I'm trying to assess the utility of various in vitro assays/models, and I'm looking for *general thoughts/opinions* here. Elsewhere, I'm looking at the specifics of modelling the brain, modelling nanmomaterial-blood interactions, modelling cell transplantation etc.
I suspect each aspect of each model would need to be tested, and then the data compared to whatever in vivo data is available (if any; it may be incomplete, or rely on surrogate outcomes/biomarkers).
E.g. for a white blood cell (WBC) in vitro model: are WBC responses to immunosuppressive agents in vitro, identical to responses in vivo? You'd presumably have to measure the levels of lots of cytokines, in vitro and in vivo, and some may correlate better than others. (also morphological, motility, toxicological assays, etc.)

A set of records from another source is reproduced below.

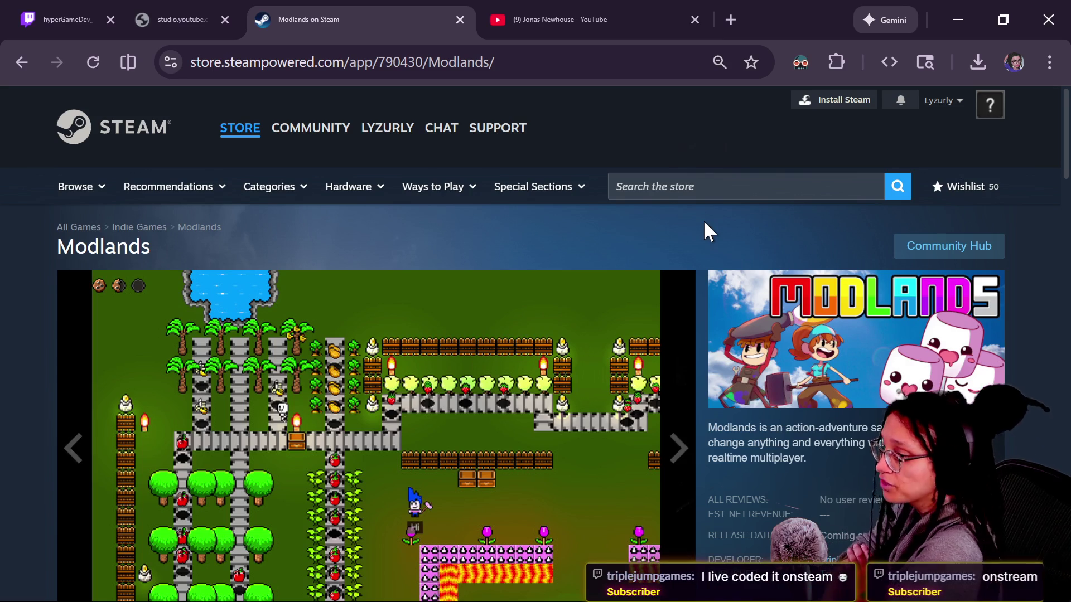
pyautogui.scroll(-2, 704, 220)
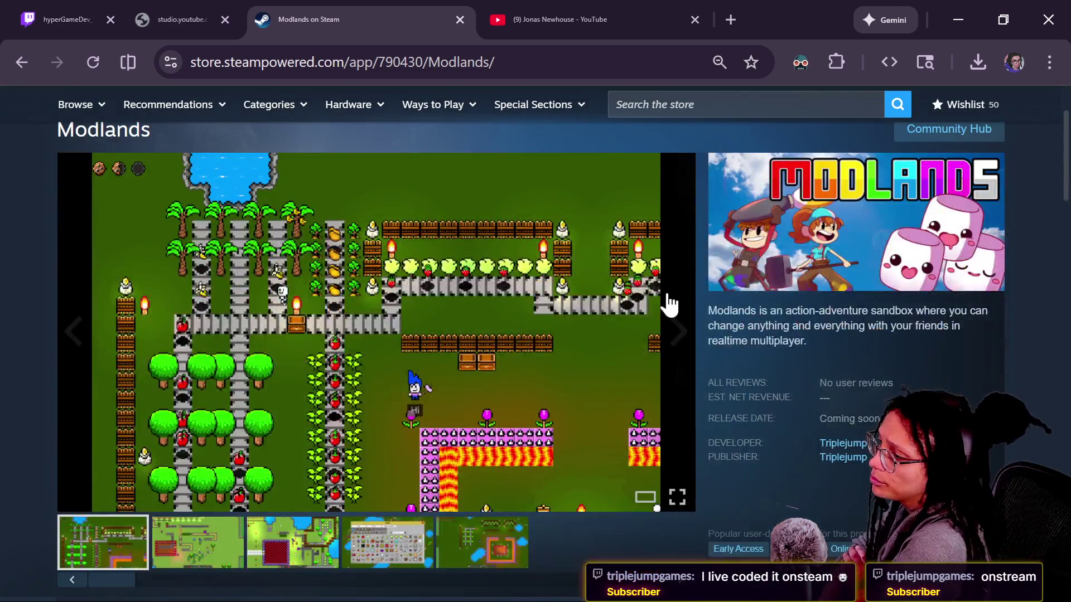
# - Flip through the enlarged Modlands screenshots, then return to the Canva cat game design
pyautogui.click(664, 315)
pyautogui.press('Right')
pyautogui.press('Right')
pyautogui.press('Right')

I presume that you can only conclude that (this specific) in vitro WBC assay is a good model of (this specific) cytokine release in response to (this specific) immunosuppressive agent.
Strictly, you shouldn't extrapolate from this to assume that, say, apoptosis or chemotaxis in this model would also be representative of in vivo, but are there any standardised approaches to this kind of vitro/vivo comparison?
Have any rules for generalisation/extrapolation emerged? (e.g. if the in vitro secretome of a model is representative of in vivo, can we expect proliferation or apoptosis to also be representative of in vivo? Or is every element distinct?)
I'm sure most models work well for some aspects, but not others (e.g. rodent models vs human). Is there any database where failed/predictive applications of models are reported/collected?
Is there any database comparing (specific) cell lines with primary cells and/or in vivo data, for various assays?
I appreciate that this is broad and woolly, but I thank you for any comments on this.